Als die Euphorie nachließ, ließ sie eine Leere in ihr zurück. Robin krallte sich in die Erde und drehte sich auf den Bauch. Blut färbte den Schlamm unter ihr schwarz, während sie sich über den Boden zog und versuchte, der zusammenbrechenden Masse zu entfliehen, die von Santiago übrig geblieben war.

Lieber Gott, so ein Hunger, versuchte sie in einem Wirbelsturm aus Gedankenfetzen zu sagen.

Leider war es nicht mehr so simpel wie »Hunger«; es war diese satanische Gier, abermals zu verschlingen und zu zerstören, doch diesmal fühlte es sich übermächtig an: riesig, stahlhart, unausweichlich. Widerstand war unmöglich. Sie befand sich nicht mehr im Auge des Hurrikans, sie war der Hurrikan, sie toste und heulte und war riesig und monströs.

Als sie sich über Stein und Erde weiterschleppte, huschten unter ihren Händen winzige Spinnen in den Staub. Sie waren ölig schwarz und trugen Tron-artige rote Streifen.

Hallo, Welt, sagte ihr Dämonen-Ich aus der spiegelnden Oberfläche einer Pfütze. Ihr Atem ging schwer, tief, metallisch und dröhnte wie ein hundert Meter großer Roboter. Sie spürte, wie sie verblasste und wie der Dämon übernahm. Lass dich entführen. Lass dich davon erfüllen. So ist es richtig.

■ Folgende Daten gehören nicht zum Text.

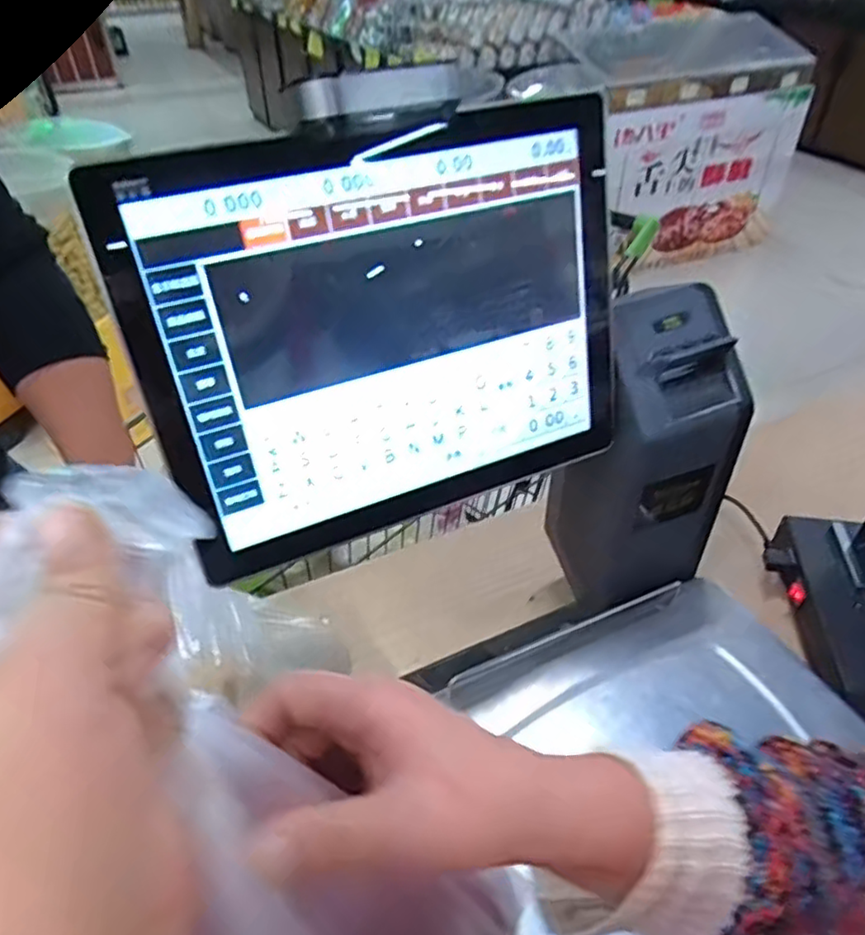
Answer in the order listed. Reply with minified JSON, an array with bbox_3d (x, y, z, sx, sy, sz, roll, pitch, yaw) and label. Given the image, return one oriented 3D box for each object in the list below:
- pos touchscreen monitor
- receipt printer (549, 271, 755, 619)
[{"bbox_3d":[-0.013,-0.089,0.455,0.348,0.275,0.037,-19,28,-19],"label":"pos touchscreen monitor"},{"bbox_3d":[0.210,0.002,0.635,0.157,0.313,0.104,-10,42,-11],"label":"receipt printer"}]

Genau das war ihre Freude am Kampf immer gewesen, oder?

Diese Blutgier, ihr Dämonen-Ich im Badezimmerspiegel. Es versuchte, durchzubrechen, hervorzukommen und die Menschen in Dunkelheit zu ertränken.

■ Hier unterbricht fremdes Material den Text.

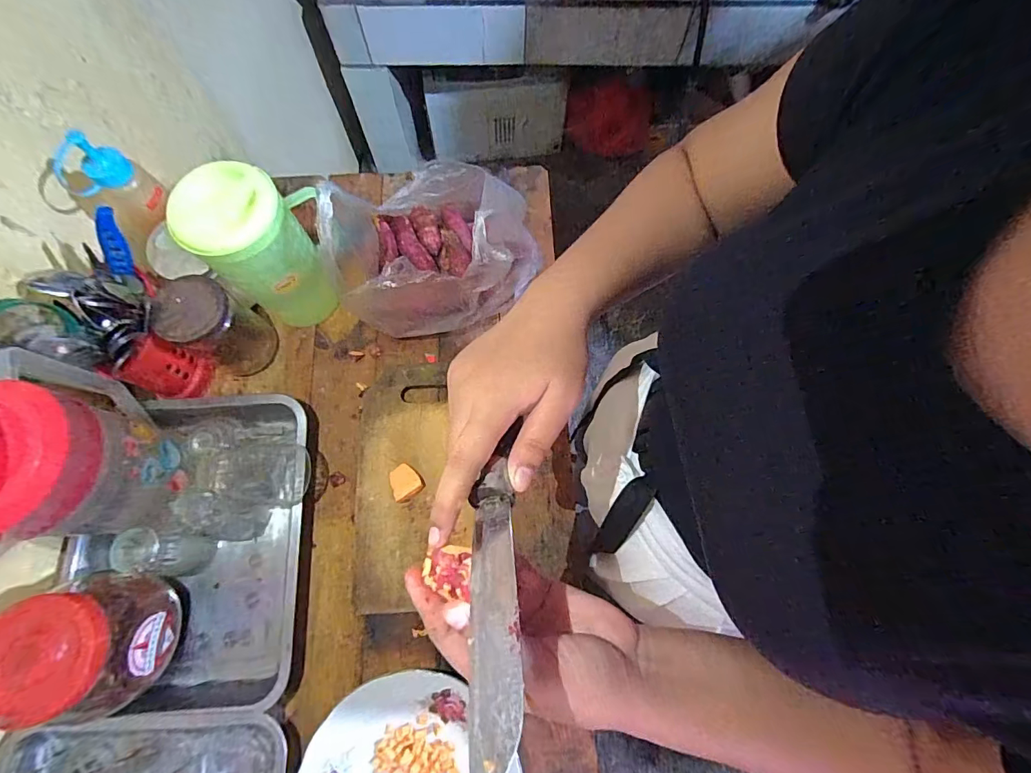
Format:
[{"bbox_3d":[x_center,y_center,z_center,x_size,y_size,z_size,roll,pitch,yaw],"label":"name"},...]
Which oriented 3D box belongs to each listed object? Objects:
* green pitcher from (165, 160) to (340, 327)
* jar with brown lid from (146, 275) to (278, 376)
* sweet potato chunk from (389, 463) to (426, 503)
[{"bbox_3d":[-0.286,-0.153,0.538,0.097,0.194,0.100,2,72,0],"label":"green pitcher"},{"bbox_3d":[-0.366,-0.077,0.561,0.081,0.129,0.087,0,72,-1],"label":"jar with brown lid"},{"bbox_3d":[-0.134,0.114,0.551,0.036,0.011,0.042,-33,75,-10],"label":"sweet potato chunk"}]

»Die Transfiguration«, sagte Annie. Das Geistergesicht ihrer Mutter wurde vom Höllenfeuer erhellt, das aus Robins Mund loderte. »Du wirst zum Tier, Kleines. Du verlierst die Kontrolle. Du musst dich dem unbedingt entgegenstellen, solange du den Durchblick hast, sonst drehst du völlig durch und die Magier müssen dich einsperren.«

Sag ihr, sie soll sich trollen, meinte ihr Dämonen-Ich.

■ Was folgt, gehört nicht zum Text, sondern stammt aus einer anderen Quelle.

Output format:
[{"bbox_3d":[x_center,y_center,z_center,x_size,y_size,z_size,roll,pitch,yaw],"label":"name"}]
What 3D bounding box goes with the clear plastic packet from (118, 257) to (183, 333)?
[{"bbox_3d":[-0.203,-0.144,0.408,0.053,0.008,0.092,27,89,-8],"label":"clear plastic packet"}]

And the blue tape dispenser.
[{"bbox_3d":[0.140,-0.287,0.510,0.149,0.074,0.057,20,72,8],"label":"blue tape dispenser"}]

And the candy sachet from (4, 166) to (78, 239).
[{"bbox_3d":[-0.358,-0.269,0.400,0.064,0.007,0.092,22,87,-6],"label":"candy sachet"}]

»Nein«, sagte Robin mit Reibeisenstimme. Sie holte tief Luft, schöpfte Atem, und was aus ihr hervorkam, war das gleiche Grollen eines abgewürgten Motors wie im Albtraumhaus letztes Jahr: Grrrrrrurururuhuhuhuh.

»Das willst du doch gar nicht«, sagte Annie. »Wenn das passiert, heißt es sie oder du. Also kämpfe, für mich, okay? Bleib bei mir. Bleib hier.«

Ihre Tochter starrte sie aus Augen an, die gasartiges, durchsichtiges Plasma von sich gaben. »Ich habe ihn«, sagte Robin, wandte sich nach innen und suchte nach dem Transfigurationsherzweg von La Reina. Er war da, verbogen, eingerollt in der Grube ihrer Kehle wie eine Art Seil-Chakra, und sie zog ihn heraus. Langsam und methodisch, als versuchte sie, ein Kleid in einem Hurrikan zu nähen, fügte sie die Transfiguration ihrem Körper hinzu, ihren Gliedern, und stellte Stück um Stück ihre menschliche Erscheinung wieder her.

Eine Eidechse krabbelte auf sie zu, von der Wärme angezogen.

Der Dämon schlug sie mit der Faust platt, und sie fütterte sich damit, als würde sie einem Löwen Fleisch hinwerfen, riss sie mit den Zähnen auseinander. Kühles Blut rann ihr über das Kinn und verdampfte augenblicklich zu süßem Rauch.

»Kämpf dagegen an«, verlangte Annie.

Der Kohlenstoffpanzer über ihrem Gesicht bekam Risse wie feines Porzellan. Robin warf die Überreste der Eidechse zur Seite und zog mit den Krallen die Panzerung weg, zerquetschte heiße Glut in ihrer Faust und legte neue rosa Haut frei. Grünes Licht strahlte weiterhin aus ihren Augen, doch das Gesicht war wieder menschlich. Sie zog die Hülle von ihrem Schädel, und ihr Haar wehte im Wind, nass, dunkel, neu.

Robin ballte die Hand zur Faust und sprengte die Carbon-Hülle mit einem scharfen Knall. Die Reste rieselten durch ihre Finger.